Have you considered expanding TextIO to support an arbitrary delimiter
instead of defining MultiLineIO?
https://github.com/apache/incubator-beam/blob/master/sdk/src/main/java/com/google/cloud/dataflow/sdk/io/TextIO.java#L737

TextIO currently splits on '\n', '\r\n', or '\r'. It seems as though having
it split on any arbitrary delimiter would be useful.
Note that even though TextIO implies its used for strings, this is not
necessarily required since a user can use any coder to decode the bytes
between two delimiters.

On Thu, Mar 17, 2016 at 12:53 AM, Dan Halperin <[email protected]>
wrote:

> Hi Peter,
>
> Echoing Eugene's and JB's thoughts -- we'd love a PR!
>
> I also wanted to say: we've hit you with a lot of recommendations in this
> email thread. If you have any questions, you can ask us here -- but we'll
> of course be happy to answer them during code review as well. Do not feel
> like meeting all these many criteria is a pre-requisite for opening a Pull
> Request -- we just may give you feedback and ask for changes before merging
> :).
>
> Thanks!
> Dan
>
> On Mon, Mar 14, 2016 at 12:27 PM, Jean-Baptiste Onofré <[email protected]>
> wrote:
>
> > Yes, you already use the "new style" as you use BoundedSource.
> >
> > Regards
> > JB
> >
> >
> > On 03/14/2016 08:08 PM, Giesin, Peter wrote:
> >
> >> The MultiLineIO is a BoundedSource and an extension of FileBasedSource.

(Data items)
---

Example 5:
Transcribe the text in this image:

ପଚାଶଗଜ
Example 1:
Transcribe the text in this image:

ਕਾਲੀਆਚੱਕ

▶ **What to do**:
**1)** List the line separators the TextIO thread says TextIO currently splits on.
**2)** Write out the passage of the TextIO thread starting with "Note that even" and going on through "between two delimiters.".

▶ **Responses by task**:
**1)** '\n', '\r\n', '\r'

**2)**
Note that even though TextIO implies its used for strings, this is not
necessarily required since a user can use any coder to decode the bytes
between two delimiters.